Parc Archstoyanie
Archstoyanie park is located in Nikola Lenivets village, 350 km from Moscow, in the Ugra valley natural national park. After 90’s, at perestroika time, village declined while agricultural economy fall.
Since 2000, Russian artists and architects develop an outdoor museum of contemporary art, with inhabitants. Lead by Nikolai Polissky (Russian famous land artist) and Archstoyanie (contemporary art and architecture festival), a new experimental landscape is coming, where immense wooden structures are growing.
On 2008, Wagon Landscaping (in partnership with festival) began to develop a park as an open air museum, organising sculptures and objects for festival and artist residence on this abandoned agricultural zone.
Project takes place on a 150 ha agricultural wasteland where the existing pioneer vegetation dynamics are guided and developed as a forestial park, based on “maintaining and gardening nature”.

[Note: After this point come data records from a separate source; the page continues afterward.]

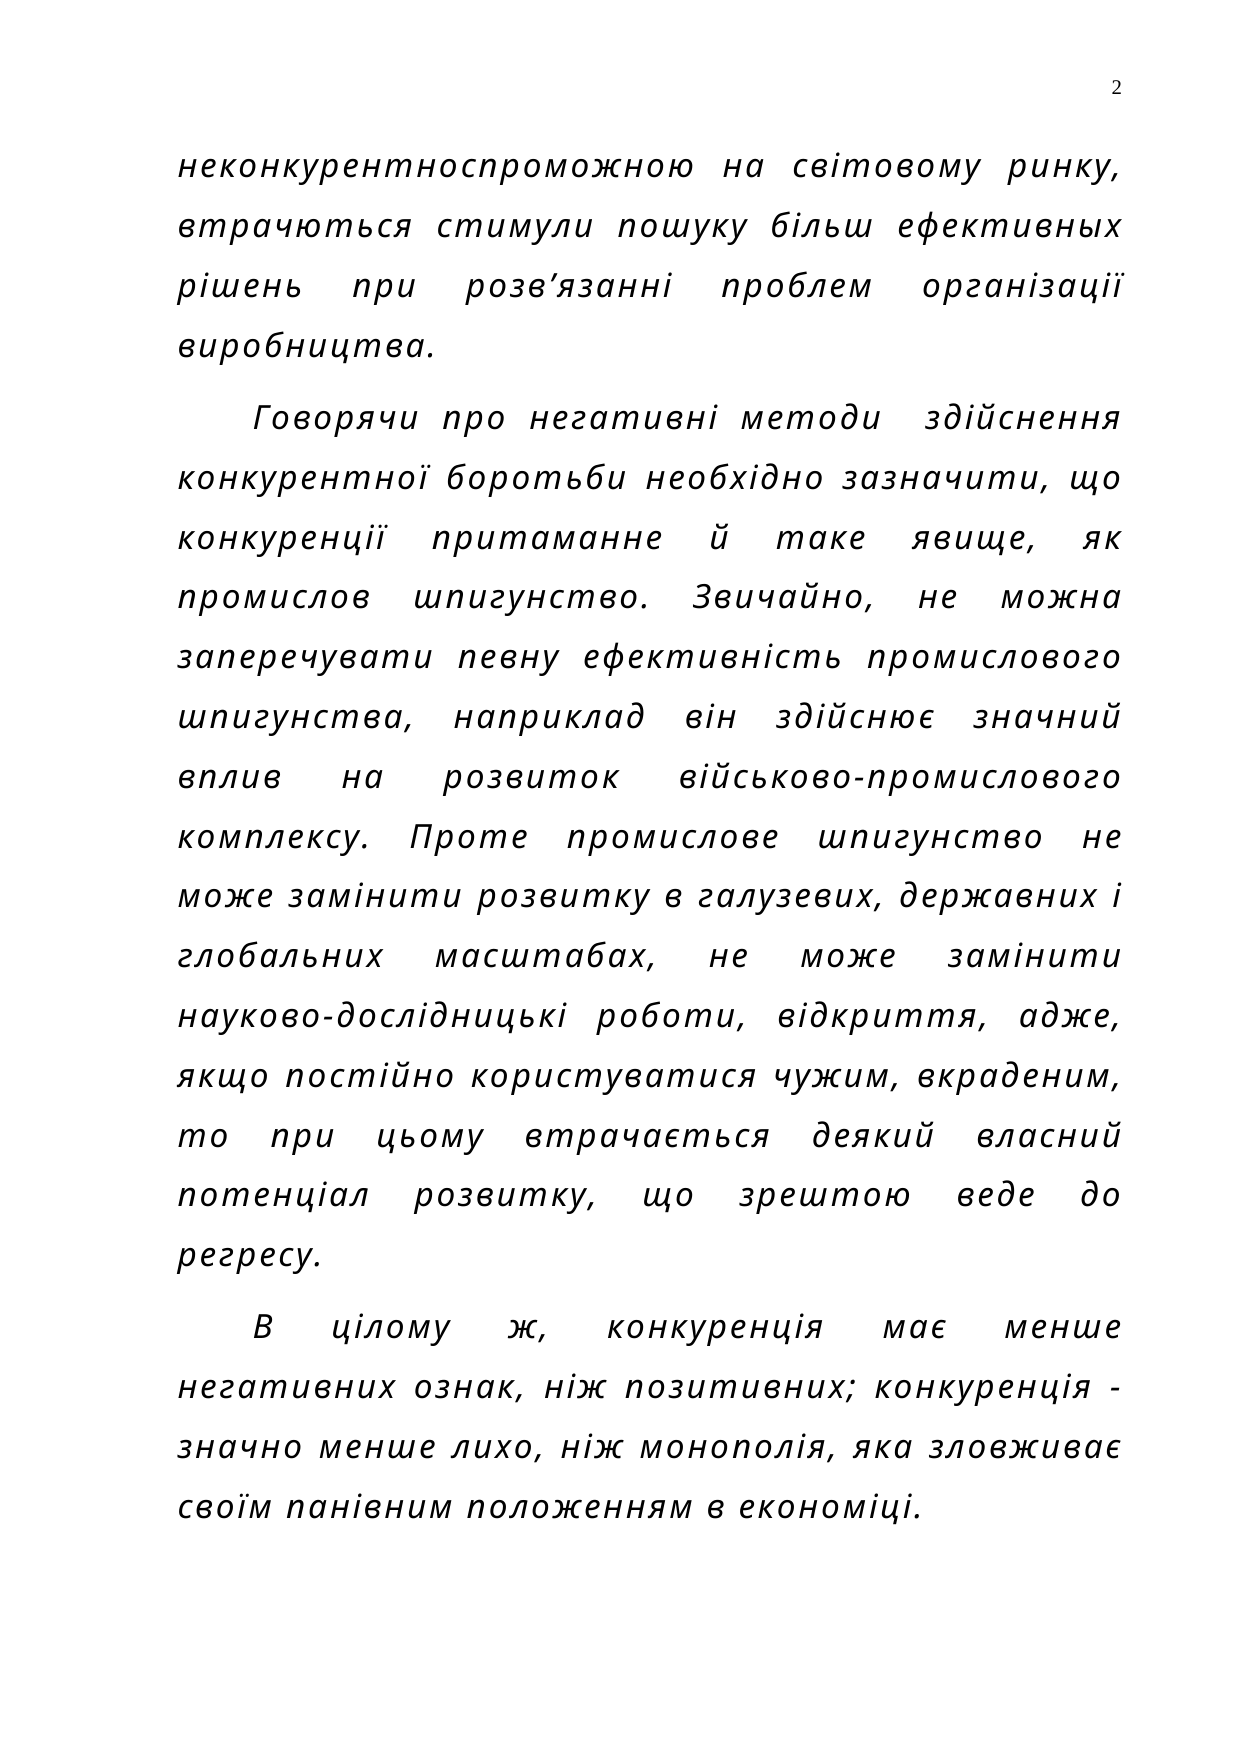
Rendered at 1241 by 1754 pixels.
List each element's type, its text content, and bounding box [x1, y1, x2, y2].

text В цілому ж, конкуренція має менше негативних ознак, ніж позитивних; конкуренція - значно менше лихо, ніж монополія, яка зловживає своїм панівним положенням в економіці. [177, 1303, 1122, 1528]
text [177, 142, 1122, 367]
text Говорячи про негативні методи здійснення конкурентної боротьби необхідно зазначити, що конкуренції притаманне й таке явище, як промислов шпигунство. Звичайно, не можна заперечувати певну ефективність промислового шпигунства, наприклад він здійснює значний вплив на розвиток військово-промислового комплексу. Проте промислове шпигунство не може замінити розвитку в галузевих, державних і глобальних масштабах, не може замінити науково-дослідницькі роботи, відкриття, адже, якщо постійно користуватися чужим, вкраденим, то при цьому втрачається деякий власний потенціал розвитку, що зрештою веде до регресу. [177, 393, 1122, 1277]
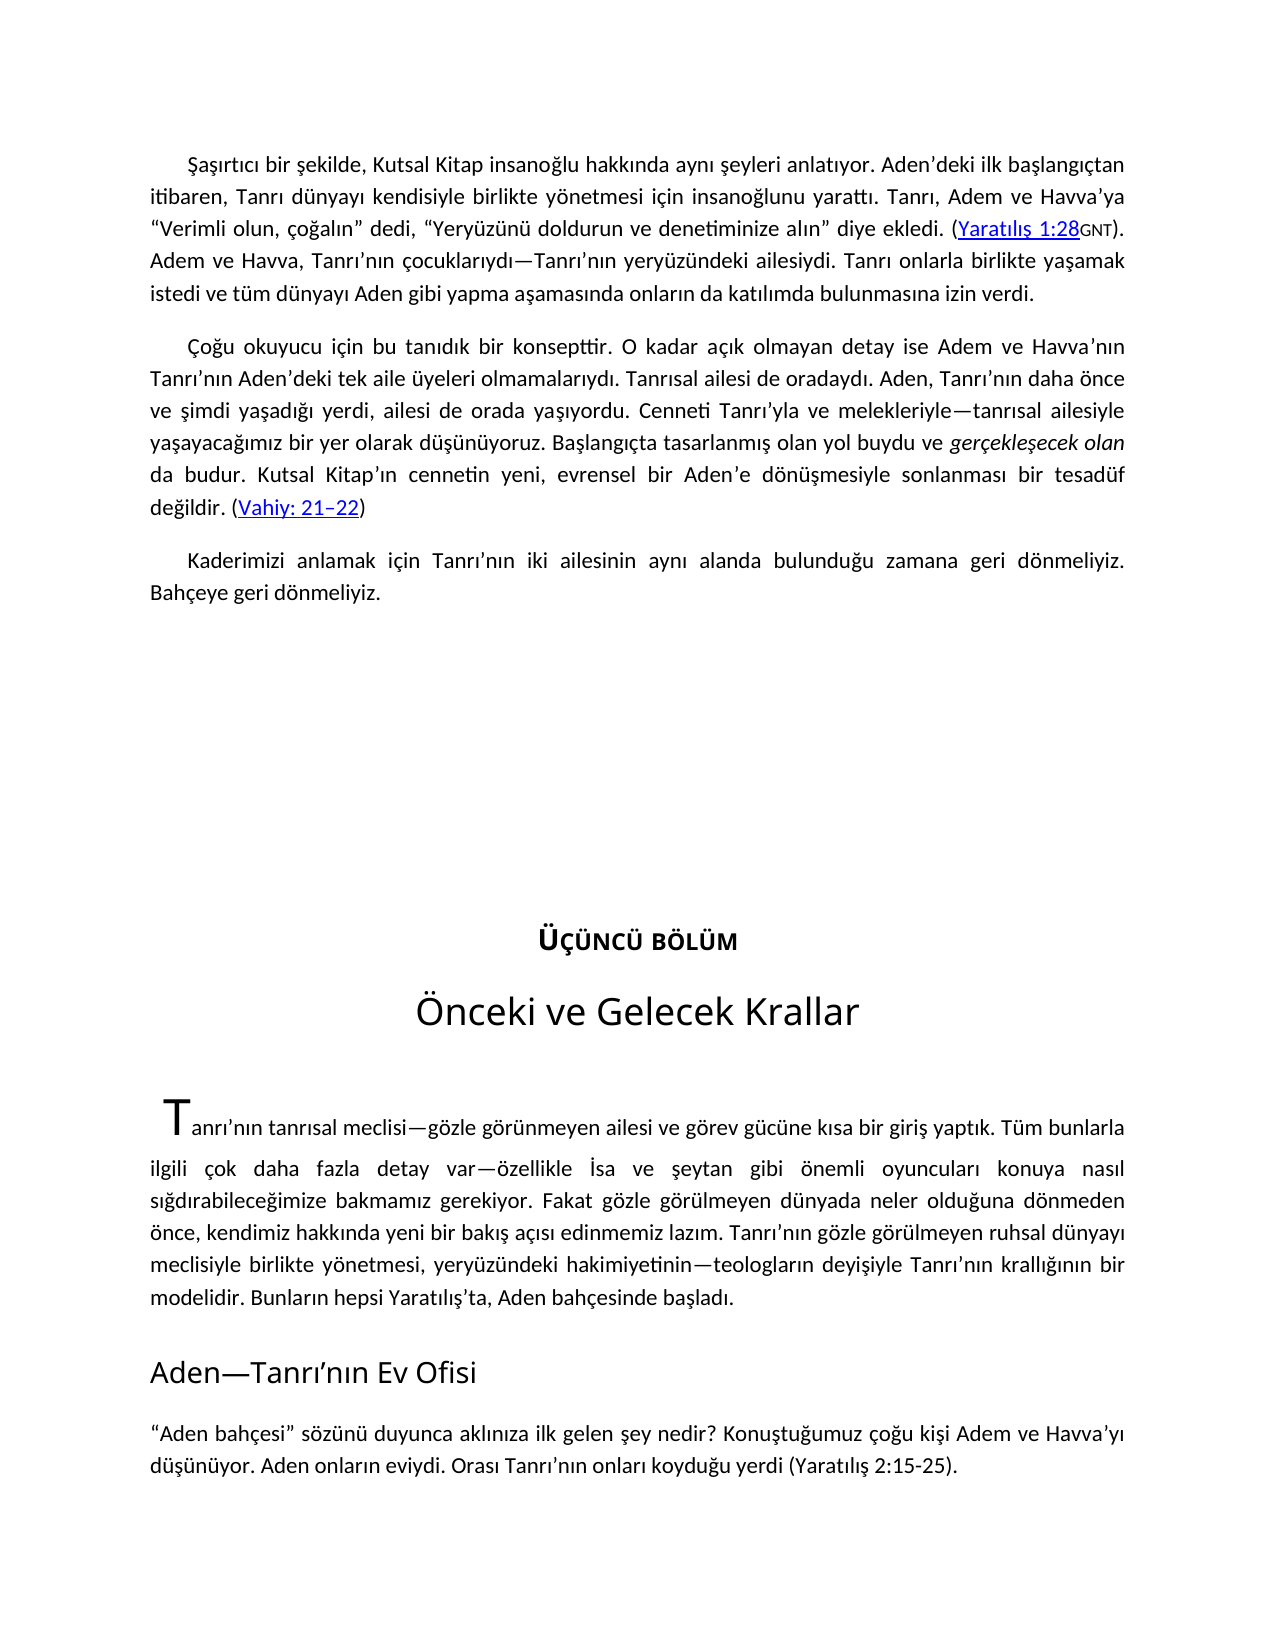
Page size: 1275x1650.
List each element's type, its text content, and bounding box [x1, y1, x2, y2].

text “Aden bahçesi” sözünü duyunca aklınıza ilk gelen şey nedir? Konuştuğumuz çoğu kişi Adem ve Havva’yı düşünüyor. Aden onların eviydi. Orası Tanrı’nın onları koyduğu yerdi (Yaratılış 2:15-25). [150, 1419, 1125, 1479]
text Tanrı’nın tanrısal meclisi—gözle görünmeyen ailesi ve görev gücüne kısa bir giriş yaptık. Tüm bunlarla ilgili çok daha fazla detay var—özellikle İsa ve şeytan gibi önemli oyuncuları konuya nasıl sığdırabileceğimize bakmamız gerekiyor. Fakat gözle görülmeyen dünyada neler olduğuna dönmeden önce, kendimiz hakkında yeni bir bakış açısı edinmemiz lazım. Tanrı’nın gözle görülmeyen ruhsal dünyayı meclisiyle birlikte yönetmesi, yeryüzündeki hakimiyetinin—teologların deyişiyle Tanrı’nın krallığının bir modelidir. Bunların hepsi Yaratılış’ta, Aden bahçesinde başladı. [150, 1082, 1125, 1311]
text Önceki ve Gelecek Krallar [150, 986, 1125, 1037]
text Kaderimizi anlamak için Tanrı’nın iki ailesinin aynı alanda bulunduğu zamana geri dönmeliyiz. Bahçeye geri dönmeliyiz. [150, 546, 1125, 606]
text Şaşırtıcı bir şekilde, Kutsal Kitap insanoğlu hakkında aynı şeyleri anlatıyor. Aden’deki ilk başlangıçtan itibaren, Tanrı dünyayı kendisiyle birlikte yönetmesi için insanoğlunu yarattı. Tanrı, Adem ve Havva’ya “Verimli olun, çoğalın” dedi, “Yeryüzünü doldurun ve denetiminize alın” diye ekledi. (Yaratılış 1:28gnt). Adem ve Havva, Tanrı’nın çocuklarıydı—Tanrı’nın yeryüzündeki ailesiydi. Tanrı onlarla birlikte yaşamak istedi ve tüm dünyayı Aden gibi yapma aşamasında onların da katılımda bulunmasına izin verdi. [150, 150, 1125, 307]
text Aden—Tanrı’nın Ev Ofisi [150, 1352, 1125, 1392]
text Üçüncü bölüm [150, 919, 1125, 959]
text Çoğu okuyucu için bu tanıdık bir konsepttir. O kadar açık olmayan detay ise Adem ve Havva’nın Tanrı’nın Aden’deki tek aile üyeleri olmamalarıydı. Tanrısal ailesi de oradaydı. Aden, Tanrı’nın daha önce ve şimdi yaşadığı yerdi, ailesi de orada yaşıyordu. Cenneti Tanrı’yla ve melekleriyle—tanrısal ailesiyle yaşayacağımız bir yer olarak düşünüyoruz. Başlangıçta tasarlanmış olan yol buydu ve gerçekleşecek olan da budur. Kutsal Kitap’ın cennetin yeni, evrensel bir Aden’e dönüşmesiyle sonlanması bir tesadüf değildir. (Vahiy: 21–22) [150, 332, 1125, 521]
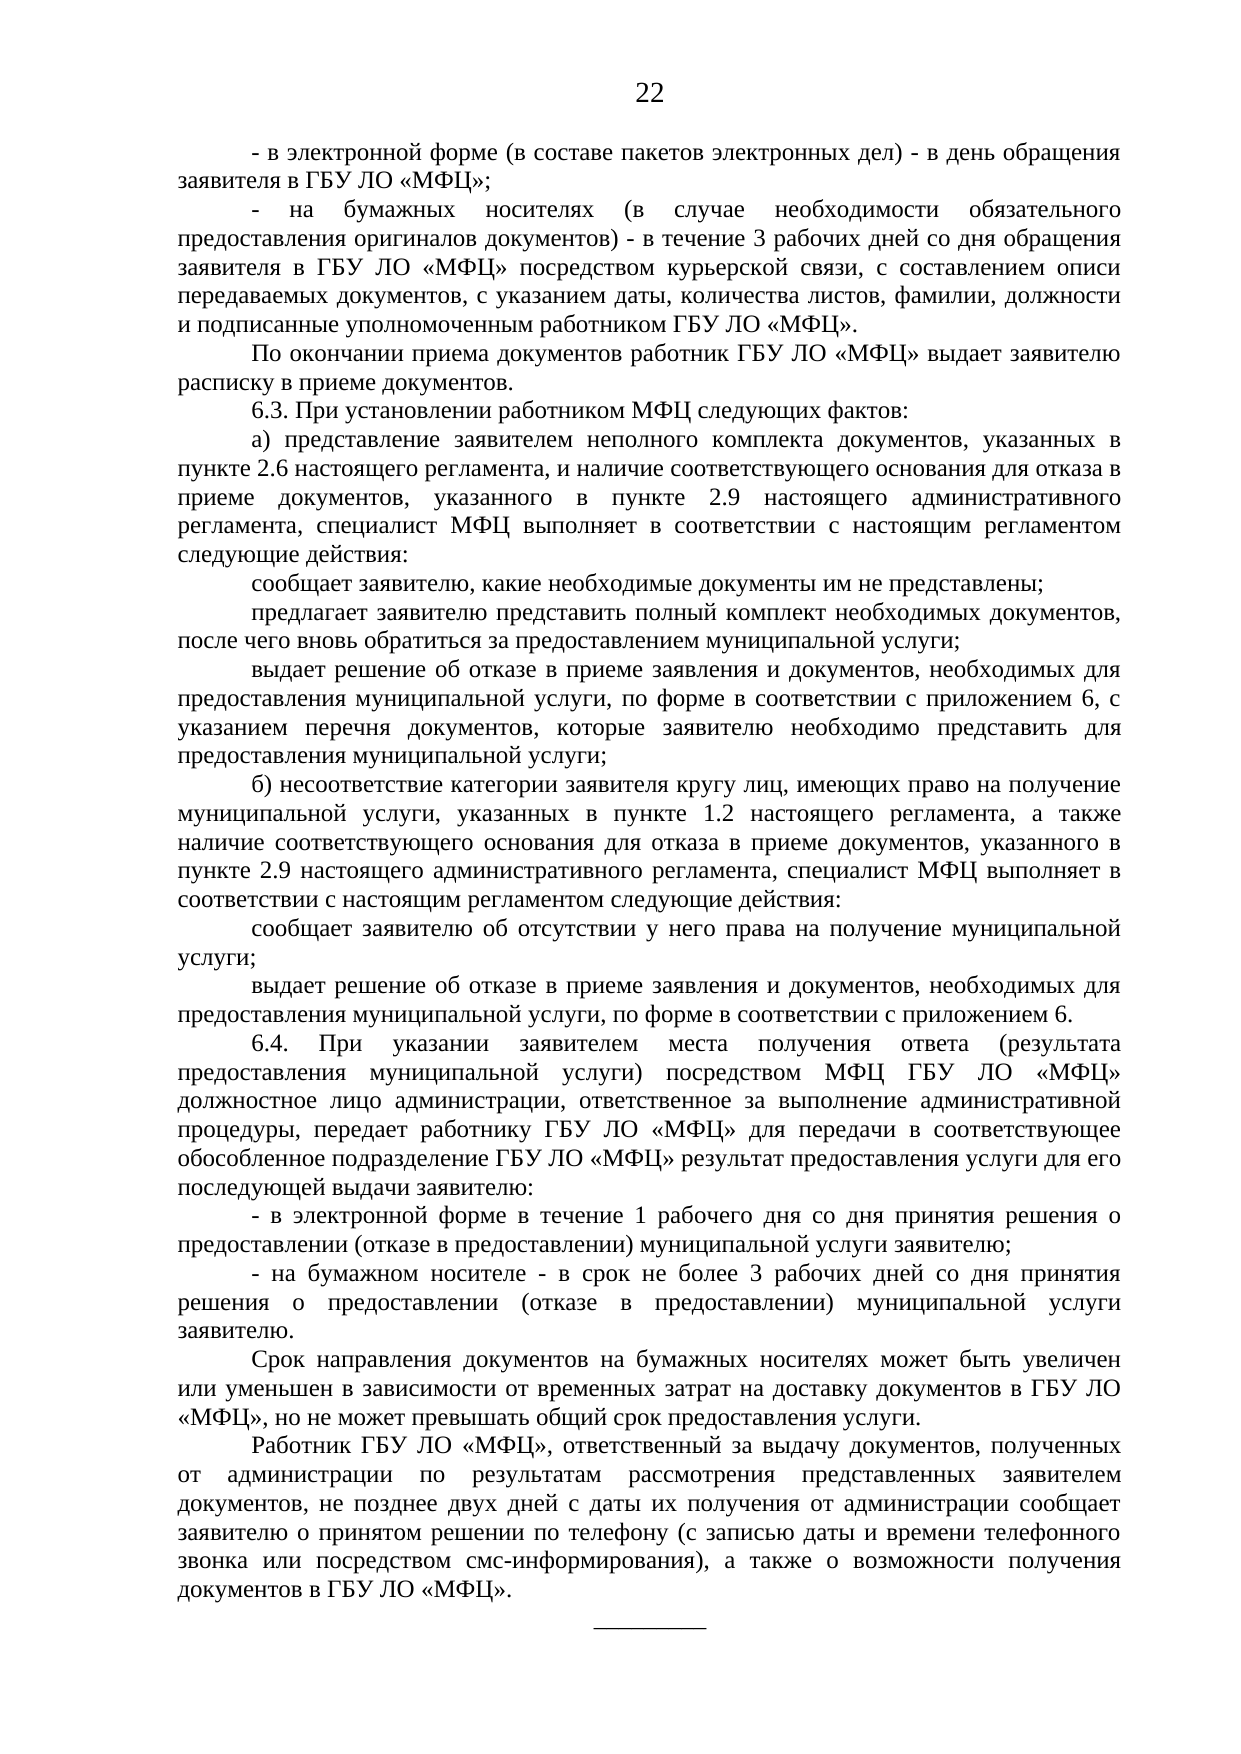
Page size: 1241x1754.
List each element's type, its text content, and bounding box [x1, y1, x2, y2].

Some mains objectives define the park concept :
to design a park playing with the artistic sculptures scenography,
to work with inhabitants and artists for developing and gardening park,
to develop park using local agricultural and forestial knowledge, easy to build and maintain.
Following concept, in partnership with the Archstoyanie festival team, Wagon Landscaping design territorial scale project, where agriculture, culture and tourism become a new economical way for the Nikola Lenivets village development. As a process during this last 10 years, farmers, foresters, festival curators are associated to the project to take part to maintain the park.
Park is organized on…
a main line (axis) which structures and organises walking through the different park atmospheres (fields, meadows, afforestations, forest borders, glades).
different forestall and agricultural ambiances threw the park (open areas and enclosed ones) guiding natural dynamics
deigned line furnitures (benches and wood decking) which underline structure of open space and several atmospheres.
The park project is planned to evolve, with an extensive maintenance (twice interventions per years), with agricultural and forestall materials.